Tuesday, December 07, 2004

A WEEK OF SIROCCOS

We keep ourselves busy with this and that. This week we went for a ride and bought a crate of the tastiest oranges in the world, from Ribera, for $8 Euro. There were about 35 in the crate, and they were so fresh, the leaves were still on all of them. Later in the week, we discovered right in Sciacca one of the two distilleries in Sicily. If you get to try Ceria Birra, you will experience what we bring home in our bottle with corked tops. Sunday night we had the Fabrizio Ricottas for dinner and grilled sausage outside. They were so cute eating their first marshmallows over a fire!
We have survived a warm windy week of Sirocco winds. I can’t say my plants have liked it much, and it does remind me why I have the shrub fence all around the front garden. Besides giving the house the “Secret Garden” look, it keeps the wind off of the plants-usually.

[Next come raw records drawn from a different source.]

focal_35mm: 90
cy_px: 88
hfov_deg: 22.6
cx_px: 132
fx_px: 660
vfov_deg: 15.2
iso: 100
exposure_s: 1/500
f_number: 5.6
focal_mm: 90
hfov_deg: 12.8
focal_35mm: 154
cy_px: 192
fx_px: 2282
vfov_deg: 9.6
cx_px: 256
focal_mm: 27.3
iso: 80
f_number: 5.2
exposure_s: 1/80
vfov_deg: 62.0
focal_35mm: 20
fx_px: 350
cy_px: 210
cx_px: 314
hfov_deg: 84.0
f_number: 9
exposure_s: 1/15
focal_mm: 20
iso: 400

But this constant south wind is gradually getting to things. I brought the Poinsettia plant in yesterday after plants on wheeled holders started sailing across the terrace and landing on their sides. It did not stop me from putting in asparagus, onions, broccoli, and lettuce, but the poor seedlings are buffeted in their little snail collars constantly. And that can’t be good. The snails are not faring well either, and if they did not eat all of my caper plant, maybe I would not be so hateful to them. But I manage to kill a good dozen or so a day since that fateful day I discovered how good it felt to tramp on them by the hundreds in the driveway (see the pictures of their dirty remains). I do worry about the lemon, orange, and citron trees in the wind, and today went out and picked their underdeveloped fruit so that they would not need to use their energy to ripen the fruit. If they can survive this second winter, their root system should be ok to withstand the wind and summer dryness.

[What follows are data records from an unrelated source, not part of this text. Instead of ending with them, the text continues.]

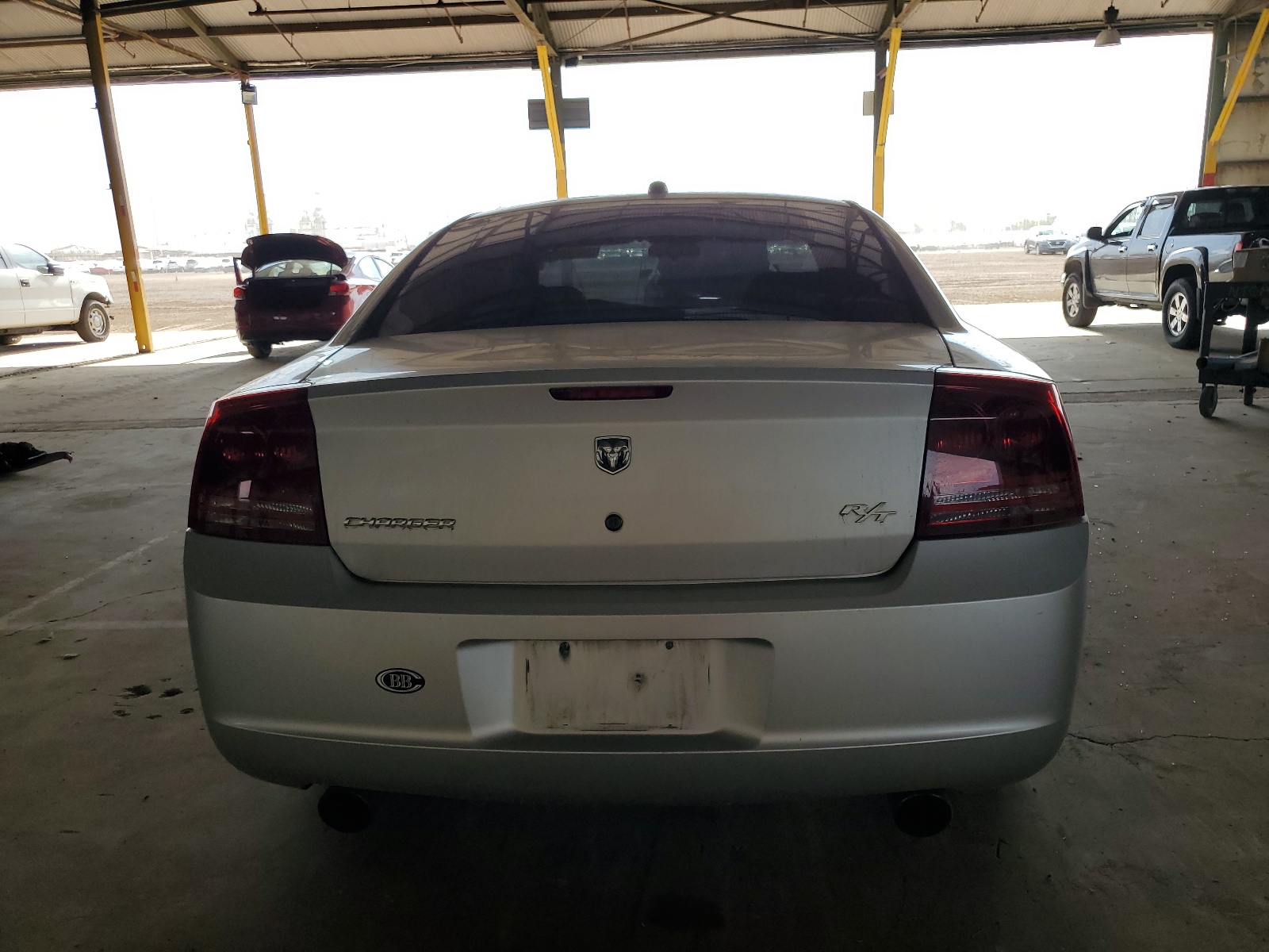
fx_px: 953
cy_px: 476
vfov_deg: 53.1
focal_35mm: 26
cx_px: 634
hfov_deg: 67.3
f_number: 1.5
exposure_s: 1/556
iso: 50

We have seen huge eagles playing high up in the wind gusts, too high for a picture. Then we see them soaring down after prey in the fields next door. I used the field glasses and identified them using Peter Debes’ European bird identification book as Bonelli’s eagles (Hieraeetus fasciatus). There is also some kind of heron, who swoops onto sea prey sitting on the rocks at the shore, but he is not as big as the Great Blue Herons in the Adirondacks, and he does not sit still long enough to let me take his picture.
The waves churned up by this wind do not look all that dramatic from our hillside, but they are evident to us. We watch the boats near shore rock up and down until we can feel the seasickness that must set in for the people in them. And the beach is full of debris, unusual in that a bed frame and a mattress don’t usually appear in the same storm. Hmmm.
I normally do not like wind, but I do like warm. And the temperature has not fallen below 65 for a week, which makes life in December very comfortable. But wind makes me uncomfortable and antsy, and I had a migraine the first day of this particular weather group. Guess I’ll just have to get on a plane and meet Roz and Mike in Amsterdam day after tomorrow!